[What the exercise asks]:
Repeat each line of the material below exactly as it appears, minus any pictures.

**** Data section ****

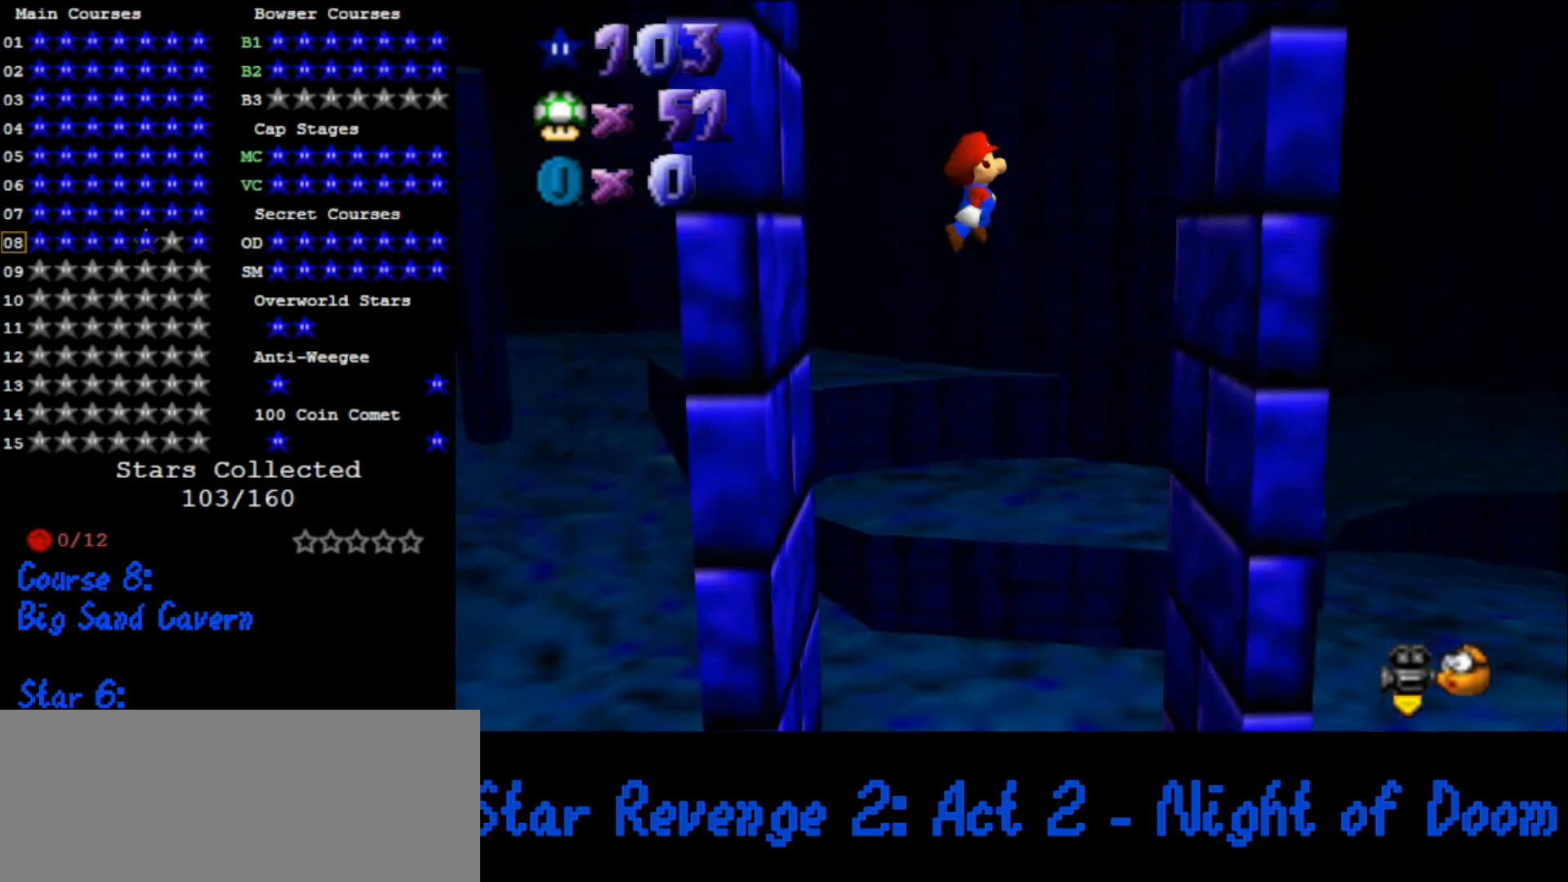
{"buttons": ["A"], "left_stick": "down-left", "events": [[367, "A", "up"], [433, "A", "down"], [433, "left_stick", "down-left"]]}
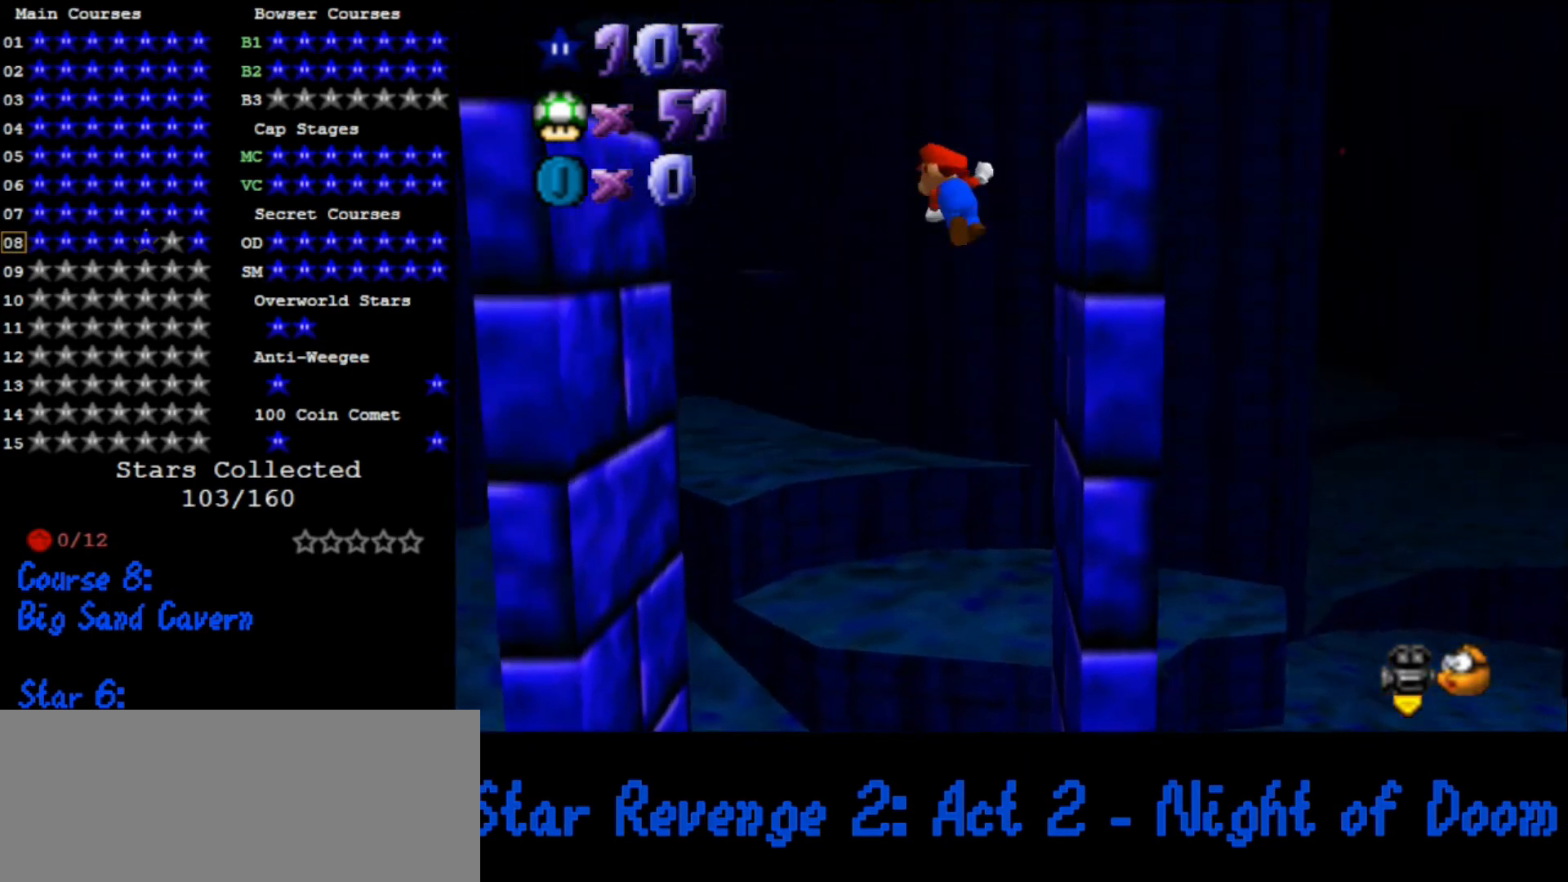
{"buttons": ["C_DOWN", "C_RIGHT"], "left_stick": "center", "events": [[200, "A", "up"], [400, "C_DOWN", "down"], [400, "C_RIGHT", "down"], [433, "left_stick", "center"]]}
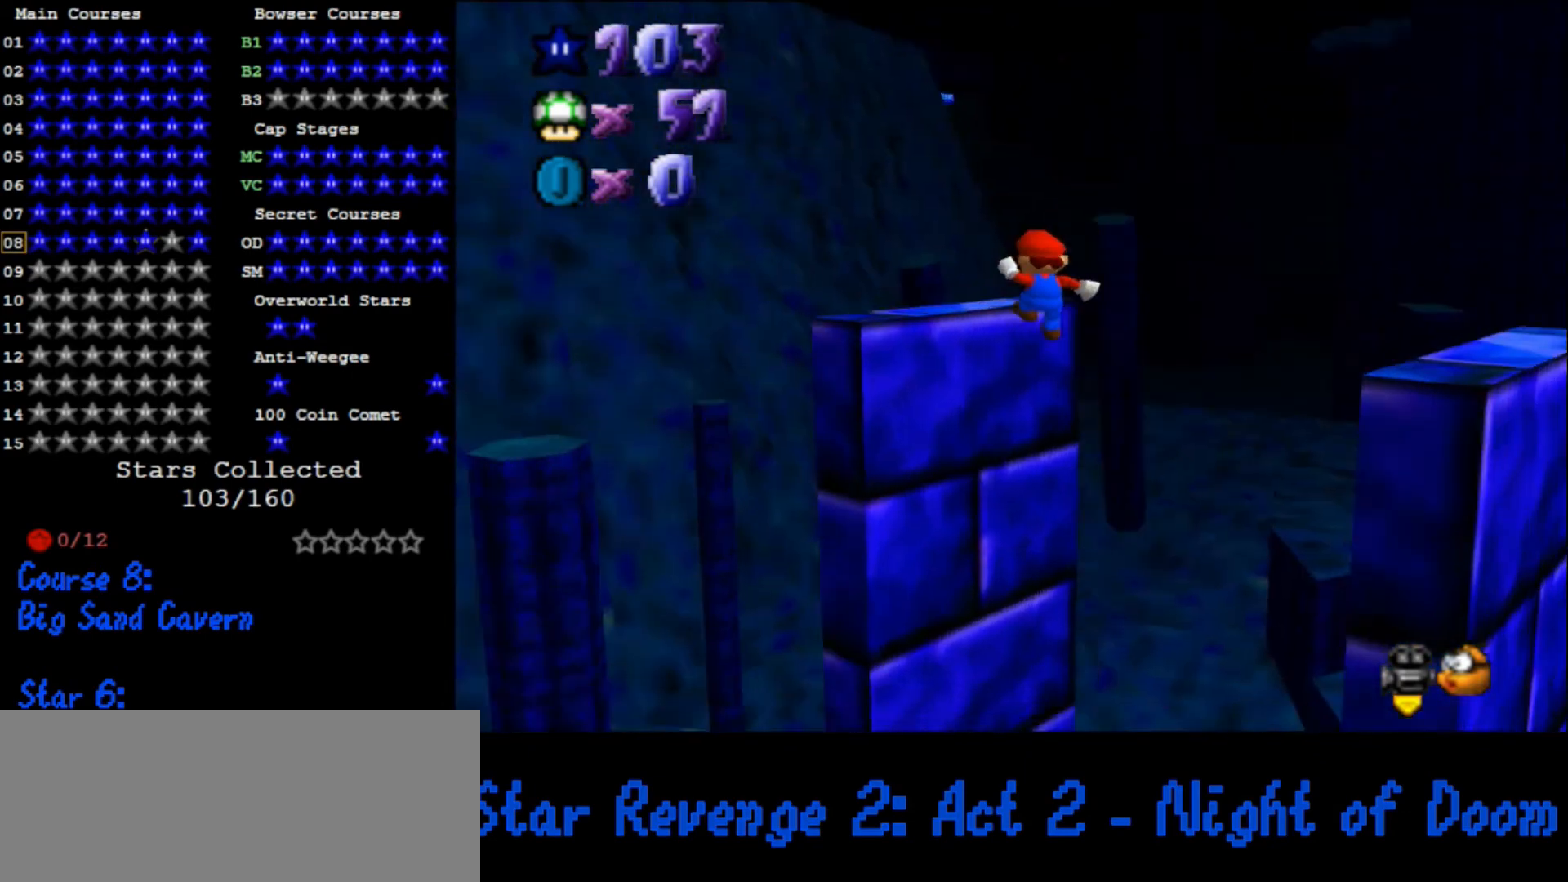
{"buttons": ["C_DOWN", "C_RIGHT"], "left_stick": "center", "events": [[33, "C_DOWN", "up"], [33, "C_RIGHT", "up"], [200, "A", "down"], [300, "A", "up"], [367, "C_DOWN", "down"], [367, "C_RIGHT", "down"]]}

****

[Exercise result]:
{"buttons": ["A"], "left_stick": "down-left", "events": [[367, "A", "up"], [433, "A", "down"], [433, "left_stick", "down-left"]]}
{"buttons": ["C_DOWN", "C_RIGHT"], "left_stick": "center", "events": [[200, "A", "up"], [400, "C_DOWN", "down"], [400, "C_RIGHT", "down"], [433, "left_stick", "center"]]}
{"buttons": ["C_DOWN", "C_RIGHT"], "left_stick": "center", "events": [[33, "C_DOWN", "up"], [33, "C_RIGHT", "up"], [200, "A", "down"], [300, "A", "up"], [367, "C_DOWN", "down"], [367, "C_RIGHT", "down"]]}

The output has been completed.